= Samuel Fisher, Baron Fisher of Camden =

British businessman and politician

Samuel Fisher, Baron Fisher of Camden (20 January 1905 – 12 October 1979) was a British businessman, local politician and leading member of the Jewish community.

Fisher was born in Stepney in the East End of London as Samuel Fishtenberg, the son of Eastern European immigrants. He left school to start work at the age of 15, eventually entering the diamond business as a broker in the Hatton Garden area. He rose to become Secretary and Vice-President of the London Diamond Bourse.

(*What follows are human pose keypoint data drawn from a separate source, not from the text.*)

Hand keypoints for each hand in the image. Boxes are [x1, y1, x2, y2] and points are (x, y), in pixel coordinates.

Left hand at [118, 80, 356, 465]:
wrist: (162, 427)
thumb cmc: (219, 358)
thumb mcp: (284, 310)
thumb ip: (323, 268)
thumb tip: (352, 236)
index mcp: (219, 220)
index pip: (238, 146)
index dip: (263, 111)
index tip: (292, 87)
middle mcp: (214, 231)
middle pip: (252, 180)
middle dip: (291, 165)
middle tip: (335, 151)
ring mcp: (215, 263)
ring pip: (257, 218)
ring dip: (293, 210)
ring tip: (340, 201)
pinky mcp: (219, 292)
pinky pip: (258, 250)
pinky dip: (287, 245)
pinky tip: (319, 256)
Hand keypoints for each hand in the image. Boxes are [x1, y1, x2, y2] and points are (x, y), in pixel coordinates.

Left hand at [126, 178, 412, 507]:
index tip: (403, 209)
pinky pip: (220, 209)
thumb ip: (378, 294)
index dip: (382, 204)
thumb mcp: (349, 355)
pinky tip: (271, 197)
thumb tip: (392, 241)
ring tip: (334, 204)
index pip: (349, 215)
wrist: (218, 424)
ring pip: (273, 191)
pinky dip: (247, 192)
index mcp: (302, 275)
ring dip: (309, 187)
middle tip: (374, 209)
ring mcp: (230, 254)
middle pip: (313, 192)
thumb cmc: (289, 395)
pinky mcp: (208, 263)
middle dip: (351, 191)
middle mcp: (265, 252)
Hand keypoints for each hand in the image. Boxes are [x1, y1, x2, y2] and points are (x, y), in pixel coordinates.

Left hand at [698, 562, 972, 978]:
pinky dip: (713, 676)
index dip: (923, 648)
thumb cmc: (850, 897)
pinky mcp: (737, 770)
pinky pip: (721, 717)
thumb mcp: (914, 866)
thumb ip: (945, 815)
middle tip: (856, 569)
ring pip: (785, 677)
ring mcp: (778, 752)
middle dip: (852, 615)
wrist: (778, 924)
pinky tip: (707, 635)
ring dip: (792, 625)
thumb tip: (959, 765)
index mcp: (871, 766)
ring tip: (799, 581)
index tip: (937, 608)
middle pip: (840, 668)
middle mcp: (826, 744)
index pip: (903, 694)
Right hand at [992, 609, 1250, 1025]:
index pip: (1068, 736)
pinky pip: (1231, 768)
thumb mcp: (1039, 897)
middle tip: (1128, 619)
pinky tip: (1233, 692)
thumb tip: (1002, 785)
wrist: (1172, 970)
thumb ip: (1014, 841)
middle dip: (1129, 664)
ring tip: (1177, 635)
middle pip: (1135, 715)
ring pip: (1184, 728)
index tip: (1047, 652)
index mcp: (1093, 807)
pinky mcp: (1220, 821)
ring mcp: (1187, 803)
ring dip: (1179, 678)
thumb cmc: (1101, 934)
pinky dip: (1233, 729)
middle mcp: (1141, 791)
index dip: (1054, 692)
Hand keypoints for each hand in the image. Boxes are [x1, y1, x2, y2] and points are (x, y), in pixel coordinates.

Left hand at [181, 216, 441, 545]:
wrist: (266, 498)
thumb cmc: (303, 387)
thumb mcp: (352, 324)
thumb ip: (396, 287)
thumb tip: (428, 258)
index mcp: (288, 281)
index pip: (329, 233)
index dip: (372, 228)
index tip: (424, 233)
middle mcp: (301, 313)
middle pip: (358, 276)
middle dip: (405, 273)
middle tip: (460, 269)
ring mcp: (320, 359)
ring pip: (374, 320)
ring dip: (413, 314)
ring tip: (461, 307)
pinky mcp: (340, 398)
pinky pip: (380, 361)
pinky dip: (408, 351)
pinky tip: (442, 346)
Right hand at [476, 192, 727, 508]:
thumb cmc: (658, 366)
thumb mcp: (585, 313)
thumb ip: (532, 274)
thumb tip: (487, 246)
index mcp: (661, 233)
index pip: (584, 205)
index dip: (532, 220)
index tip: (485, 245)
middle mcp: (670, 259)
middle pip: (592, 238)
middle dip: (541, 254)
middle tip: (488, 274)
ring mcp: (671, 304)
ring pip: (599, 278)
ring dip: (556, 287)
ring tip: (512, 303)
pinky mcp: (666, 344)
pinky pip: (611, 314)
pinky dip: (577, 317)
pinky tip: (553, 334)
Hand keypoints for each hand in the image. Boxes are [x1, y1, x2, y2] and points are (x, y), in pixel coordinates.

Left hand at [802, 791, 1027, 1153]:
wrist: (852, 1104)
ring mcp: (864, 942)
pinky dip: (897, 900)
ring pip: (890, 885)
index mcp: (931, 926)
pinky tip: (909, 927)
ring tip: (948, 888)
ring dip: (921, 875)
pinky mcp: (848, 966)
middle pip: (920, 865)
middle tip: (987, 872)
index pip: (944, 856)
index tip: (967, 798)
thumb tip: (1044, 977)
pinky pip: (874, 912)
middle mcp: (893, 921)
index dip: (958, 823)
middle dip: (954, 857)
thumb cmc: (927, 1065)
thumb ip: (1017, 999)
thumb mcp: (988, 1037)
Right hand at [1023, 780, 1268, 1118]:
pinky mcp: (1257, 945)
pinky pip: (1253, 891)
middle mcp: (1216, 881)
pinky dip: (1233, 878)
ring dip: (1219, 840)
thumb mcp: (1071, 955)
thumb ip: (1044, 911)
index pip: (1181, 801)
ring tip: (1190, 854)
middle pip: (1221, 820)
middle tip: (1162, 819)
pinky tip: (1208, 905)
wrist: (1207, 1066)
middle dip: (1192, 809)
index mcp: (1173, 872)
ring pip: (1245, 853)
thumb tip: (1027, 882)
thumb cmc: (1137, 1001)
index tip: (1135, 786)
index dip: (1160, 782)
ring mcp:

In 1945 he entered local politics as a Labour Party member of Stoke Newington Borough Council, and served as Mayor of Stoke Newington in 1953–54. He became a JP for Inner London in 1951. When Camden London Borough Council was created as a shadow authority in 1964 he was its Chairman, and was chosen as the first Mayor of Camden in 1965–1966. He was the last chairman of the Metropolitan Water Board in 1973–1974.

Fisher was prominent in lay organisations representing Jewry: he was president of the Board of Deputies of British Jews from 1973 to 1979, and was Chairman of the Governing Board of the World Jewish Congress at the time of his death.

Fisher was knighted in 1967. He was created a life peer as Baron Fisher of Camden, of Camden in Greater London in 1974. He married Millie Gluckstein in 1930: they had two daughters.